To increase your chances of getting an interview, use this list of common claims specialist keywords to help you identify the most relevant skills and experience to include on your resume:

  • Insurance
  • Claims Management
  • Property & Casualty Insurance
  • General Insurance
  • Commercial Insurance
  • Liability
  • Workers Compensation
  • Underwriting
  • Workers Compensation
  • Legal Liability
  • Auto Insurance
  • Reinsurance
  • Casualty Insurance
  • Professional Liability
  • Risk Management
  • Homeowners Insurance
  • Customer Service
  • Employee Benefits Design
  • Claims Adjusting
  • Umbrella Insurance
  • Insurance Claims
  • Medical Billing
  • Healthcare
  • Hospitals
  • Medicare
  • Electronic Medical Record (EMR)
  • Patient Advocacy
  • Medical Coding
  • Revenue Cycle
  • Medical Records

Showcase Your Technical Skills

As a claims specialist, you are responsible for handling and processing insurance claims. In order to do this effectively, you need to be proficient in the use of technology. This might include familiarity with insurance claims software, customer service software, or accounting software.
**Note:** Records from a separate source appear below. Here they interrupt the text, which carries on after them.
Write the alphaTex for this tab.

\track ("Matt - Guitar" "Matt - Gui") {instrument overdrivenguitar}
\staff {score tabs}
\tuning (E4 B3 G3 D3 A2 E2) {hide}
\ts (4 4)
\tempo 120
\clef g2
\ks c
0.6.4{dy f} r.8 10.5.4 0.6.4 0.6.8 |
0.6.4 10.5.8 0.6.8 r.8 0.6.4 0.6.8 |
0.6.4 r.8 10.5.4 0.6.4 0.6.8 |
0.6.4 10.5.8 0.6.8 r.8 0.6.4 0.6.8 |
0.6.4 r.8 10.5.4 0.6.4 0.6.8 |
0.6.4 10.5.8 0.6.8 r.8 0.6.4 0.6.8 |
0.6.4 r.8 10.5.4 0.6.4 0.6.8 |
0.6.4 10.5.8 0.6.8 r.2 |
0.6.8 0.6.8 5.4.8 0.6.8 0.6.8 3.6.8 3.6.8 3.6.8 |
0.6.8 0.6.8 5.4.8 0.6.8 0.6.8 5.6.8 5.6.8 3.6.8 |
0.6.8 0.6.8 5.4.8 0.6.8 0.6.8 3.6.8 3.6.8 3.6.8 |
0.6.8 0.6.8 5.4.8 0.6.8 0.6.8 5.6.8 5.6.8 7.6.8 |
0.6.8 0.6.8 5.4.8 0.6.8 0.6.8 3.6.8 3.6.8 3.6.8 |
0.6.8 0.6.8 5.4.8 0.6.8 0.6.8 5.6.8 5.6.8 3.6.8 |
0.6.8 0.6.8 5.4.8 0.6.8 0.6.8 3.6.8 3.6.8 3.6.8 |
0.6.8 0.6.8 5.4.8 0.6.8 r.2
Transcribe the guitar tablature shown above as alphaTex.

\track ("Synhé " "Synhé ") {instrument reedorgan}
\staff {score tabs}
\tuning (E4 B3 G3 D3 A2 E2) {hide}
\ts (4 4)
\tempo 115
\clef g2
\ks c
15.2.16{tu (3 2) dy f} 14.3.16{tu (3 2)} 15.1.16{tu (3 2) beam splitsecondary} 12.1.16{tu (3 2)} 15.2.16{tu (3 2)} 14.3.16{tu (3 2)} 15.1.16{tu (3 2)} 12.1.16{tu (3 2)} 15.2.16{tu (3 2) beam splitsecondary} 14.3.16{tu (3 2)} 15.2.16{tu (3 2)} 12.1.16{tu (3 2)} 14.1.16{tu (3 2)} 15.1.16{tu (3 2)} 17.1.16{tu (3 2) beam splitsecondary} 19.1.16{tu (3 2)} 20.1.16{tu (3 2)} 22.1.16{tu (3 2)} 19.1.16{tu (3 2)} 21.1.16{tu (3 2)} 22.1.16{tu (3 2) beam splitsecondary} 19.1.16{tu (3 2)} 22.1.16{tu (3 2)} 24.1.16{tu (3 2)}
Additionally, claims specialists need to be familiar with the insurance industry and the types of claims that are common in that industry.

Related: How Much Does a Claims Specialist Make?

Remember The Basics

As you draft your resume, there are a few basic rules to keep in mind.

Make Sure Your Resume Is Easy to Scan

There are a few things you can do to your resume to make it easier to read and understand. First, left-align your text and keep the font size consistent. You should also try to keep your bullets under 2 lines each and use digits for numbers. Finally, leave some white space on the page to break up the text and make it easier to scan.

Be Concise

There is no set length for a resume, but a resume should typically be one page long when you have less than 10 years of experience. When you have more experience than that, a two-page resume is more appropriate. When trimming down your resume, remove irrelevant information, filler words, and unnecessary details.


Proofreading your resume is key to making sure it looks its best. Spelling mistakes, punctuation mistakes, and grammatical mistakes can all be easily corrected with a careful eye. Having someone else proofread your resume is also helpful, as they can catch mistakes that you may have missed.

Consider a Summary

A resume summary statement can be an extremely valuable addition to your resume, particularly if you’re hoping to make a career change. By highlighting your relevant skills and experiences, as well as your future goals, you can make it much easier for potential employers to see how you might be a valuable addition to their team. Keep your summary statement brief and to-the-point, and be sure to focus on your most highly transferable skills and experiences.